Task brief: Scan the entries below for the word "cell", then copy each line that holds it.

Exercise input:
□ □ □ □ □
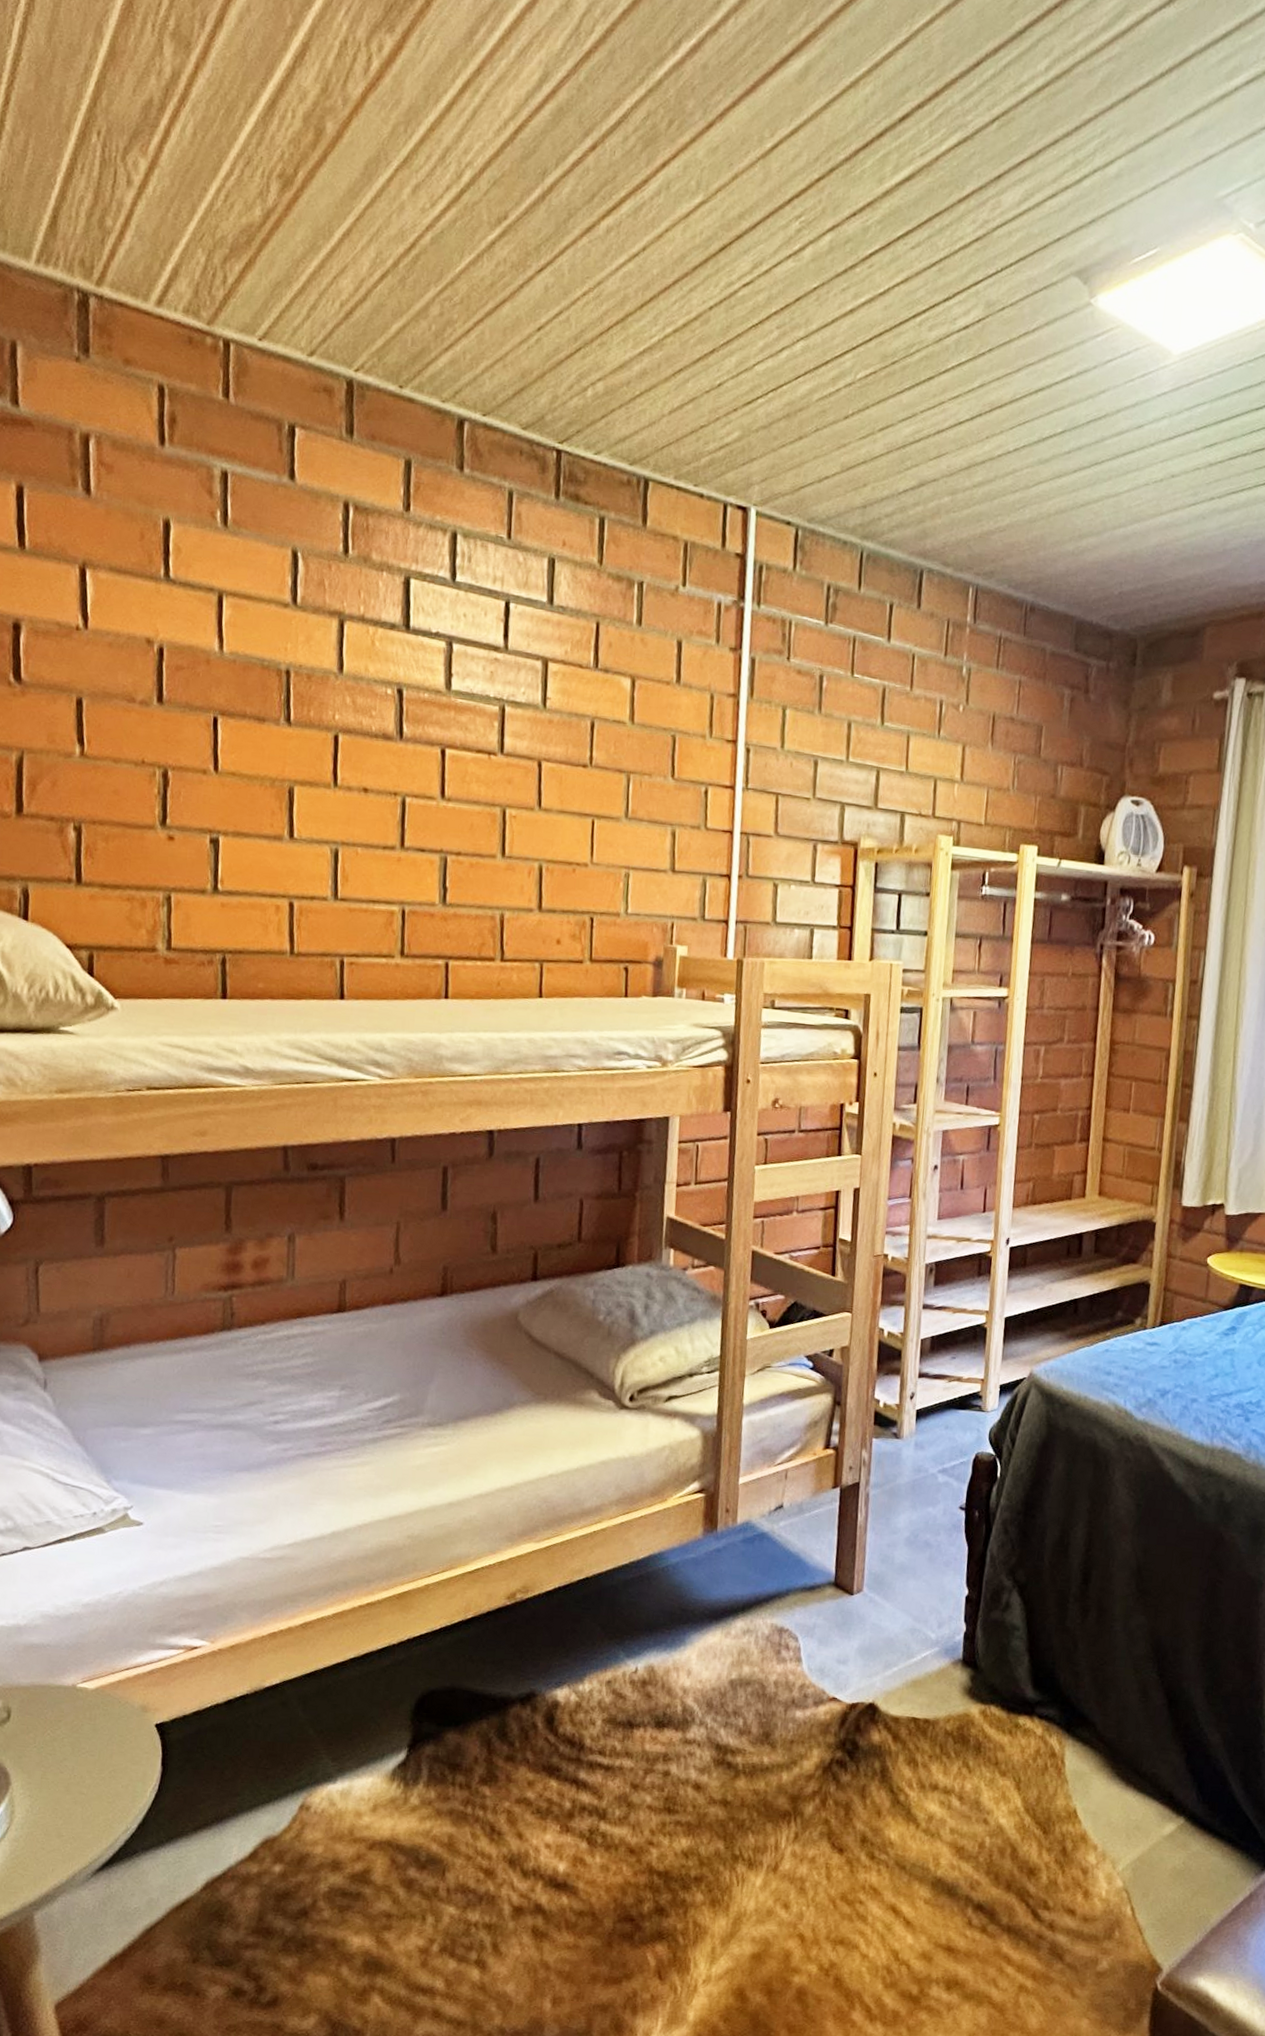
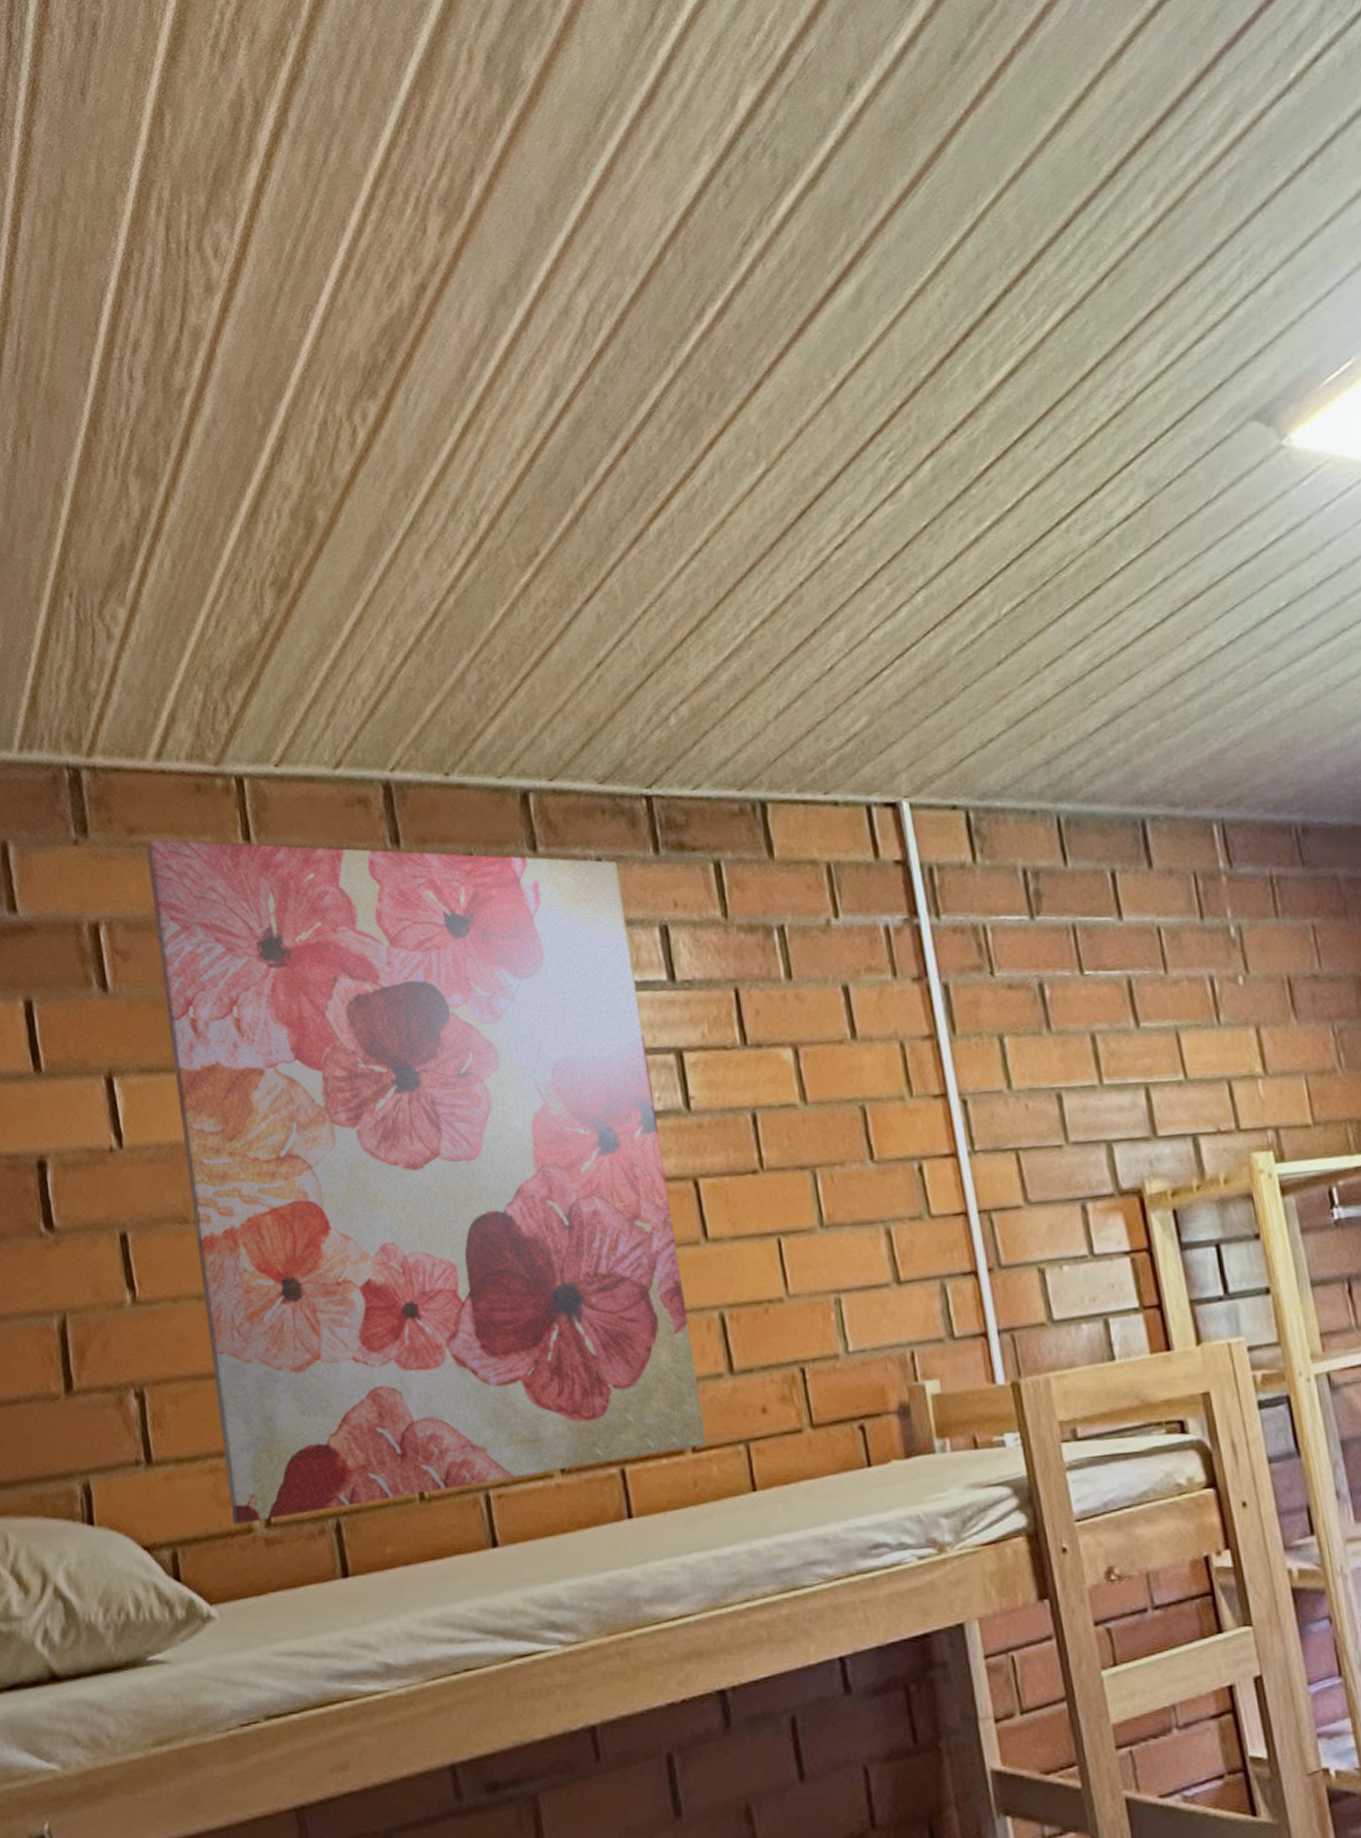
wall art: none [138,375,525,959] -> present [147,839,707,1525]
□ □ □ □ □
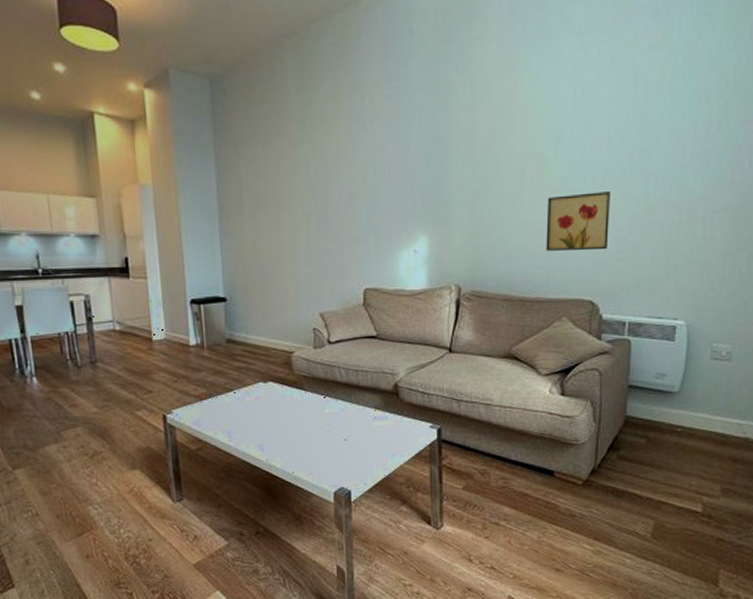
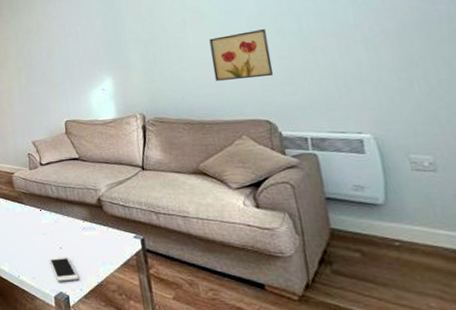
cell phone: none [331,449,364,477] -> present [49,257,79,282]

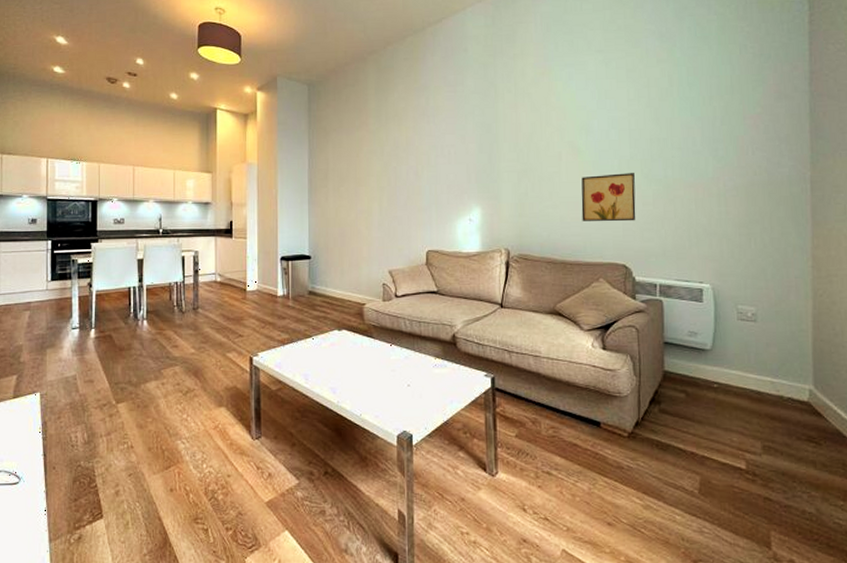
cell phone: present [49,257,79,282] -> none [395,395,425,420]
□ □ □ □ □
Your response:
cell phone: none [331,449,364,477] -> present [49,257,79,282]
cell phone: present [49,257,79,282] -> none [395,395,425,420]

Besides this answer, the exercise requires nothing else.